Come ha reagito l’Italia di fronte a tale nomina? Il Presidente del Consiglio, Matteo Renzi, ha più volte tuonato parole di distacco dal precedente Barroso, il quale avrebbe rappresentato una parte del rigore e dell’inflessibilità che stanno mettendo a dura prova gli Stati membri. E stando alle parole dell’ex Sindaco di Firenze, la nomina di Juncker sarebbe stata “un errore“. Eppure, un dettaglio non quadra: i voti disponibili a Renzi (quindi al PD) al Parlamento Europeo hanno seguito la via indicata dalla Cancelliera Angela Merkel, favorevole all’elezione dell’ex leader dell’Eurogruppo. Nel semestre europeo dell’Italia che è appena iniziato, si sarebbe potuto dire o fare diversamente, che accontentarsi di votare Juncker “solo per un accordo politico”. E quali sono i punti rientranti in tale accordo? Un Nazareno top secret 2.0?

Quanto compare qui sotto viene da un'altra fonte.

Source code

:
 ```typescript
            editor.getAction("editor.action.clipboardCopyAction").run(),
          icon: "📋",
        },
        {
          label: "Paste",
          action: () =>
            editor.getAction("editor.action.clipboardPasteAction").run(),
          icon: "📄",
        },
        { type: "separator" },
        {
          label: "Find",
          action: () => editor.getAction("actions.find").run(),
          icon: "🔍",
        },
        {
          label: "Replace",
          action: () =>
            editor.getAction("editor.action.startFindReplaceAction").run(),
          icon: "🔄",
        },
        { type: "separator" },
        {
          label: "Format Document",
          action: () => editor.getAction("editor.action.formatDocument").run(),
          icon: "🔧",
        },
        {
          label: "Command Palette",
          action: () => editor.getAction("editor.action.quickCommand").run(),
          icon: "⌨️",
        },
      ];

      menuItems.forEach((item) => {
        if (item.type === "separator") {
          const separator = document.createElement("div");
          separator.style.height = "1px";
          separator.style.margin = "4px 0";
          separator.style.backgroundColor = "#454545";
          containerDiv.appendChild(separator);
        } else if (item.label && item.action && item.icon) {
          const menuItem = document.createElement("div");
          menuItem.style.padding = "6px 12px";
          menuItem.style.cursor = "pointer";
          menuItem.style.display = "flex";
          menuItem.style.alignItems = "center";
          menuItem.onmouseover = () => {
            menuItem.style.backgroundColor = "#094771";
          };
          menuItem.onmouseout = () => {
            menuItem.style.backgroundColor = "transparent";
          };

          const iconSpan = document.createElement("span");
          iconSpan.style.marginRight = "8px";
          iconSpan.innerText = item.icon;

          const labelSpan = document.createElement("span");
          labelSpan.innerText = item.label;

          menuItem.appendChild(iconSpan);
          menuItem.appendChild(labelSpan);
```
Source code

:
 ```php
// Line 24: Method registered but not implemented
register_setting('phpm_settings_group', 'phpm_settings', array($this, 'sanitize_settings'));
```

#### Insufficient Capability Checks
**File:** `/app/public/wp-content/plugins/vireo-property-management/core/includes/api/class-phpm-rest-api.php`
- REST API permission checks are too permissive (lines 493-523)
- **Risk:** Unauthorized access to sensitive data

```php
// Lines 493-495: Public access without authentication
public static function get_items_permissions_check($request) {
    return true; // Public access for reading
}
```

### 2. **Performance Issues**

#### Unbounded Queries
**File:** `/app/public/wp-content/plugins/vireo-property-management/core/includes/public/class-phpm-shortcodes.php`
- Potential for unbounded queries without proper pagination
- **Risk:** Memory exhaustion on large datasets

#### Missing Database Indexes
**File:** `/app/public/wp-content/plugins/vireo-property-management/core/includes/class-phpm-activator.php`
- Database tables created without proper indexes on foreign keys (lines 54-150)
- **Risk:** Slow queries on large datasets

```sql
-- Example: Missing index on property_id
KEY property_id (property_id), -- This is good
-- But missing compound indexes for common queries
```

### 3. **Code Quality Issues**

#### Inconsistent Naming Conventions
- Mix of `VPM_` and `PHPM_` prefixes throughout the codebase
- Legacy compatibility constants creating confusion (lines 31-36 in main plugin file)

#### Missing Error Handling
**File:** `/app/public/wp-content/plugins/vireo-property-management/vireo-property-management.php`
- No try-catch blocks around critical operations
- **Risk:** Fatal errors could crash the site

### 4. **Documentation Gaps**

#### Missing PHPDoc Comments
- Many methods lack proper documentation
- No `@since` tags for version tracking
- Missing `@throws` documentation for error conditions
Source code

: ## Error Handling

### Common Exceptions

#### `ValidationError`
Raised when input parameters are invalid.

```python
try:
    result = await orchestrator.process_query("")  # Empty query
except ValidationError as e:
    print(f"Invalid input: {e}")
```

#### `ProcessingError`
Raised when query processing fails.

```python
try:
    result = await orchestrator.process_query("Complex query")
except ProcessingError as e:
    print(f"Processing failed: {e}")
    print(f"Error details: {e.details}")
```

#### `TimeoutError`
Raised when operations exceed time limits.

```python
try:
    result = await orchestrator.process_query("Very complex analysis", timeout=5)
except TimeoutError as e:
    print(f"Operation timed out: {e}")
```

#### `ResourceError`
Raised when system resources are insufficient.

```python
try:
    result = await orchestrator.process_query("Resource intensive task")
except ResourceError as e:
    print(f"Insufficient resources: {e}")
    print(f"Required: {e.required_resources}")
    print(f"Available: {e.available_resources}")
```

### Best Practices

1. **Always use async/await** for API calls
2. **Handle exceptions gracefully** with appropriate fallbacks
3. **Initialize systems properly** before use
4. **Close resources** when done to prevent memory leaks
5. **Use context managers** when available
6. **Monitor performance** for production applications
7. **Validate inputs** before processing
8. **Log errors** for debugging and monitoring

Il rottamatore sembra fare la pace piuttosto facilmente coi cattivi burberi: li vota in Europa, ma al contempo non sdegna in patria di pavoneggiarsi contro le rigidità e gli insegnamenti che l’Unione vorrebbe imporci.
L’Europa e l’Italia stanno cambiando veramente verso? Juncker è davvero la persona più adatta ad assumere un ruolo così cruciale, in un momento di fragilità economica e identitaria come questo? E l’Unione non favorirà (ancora una volta) la linea dettata dalla Germania?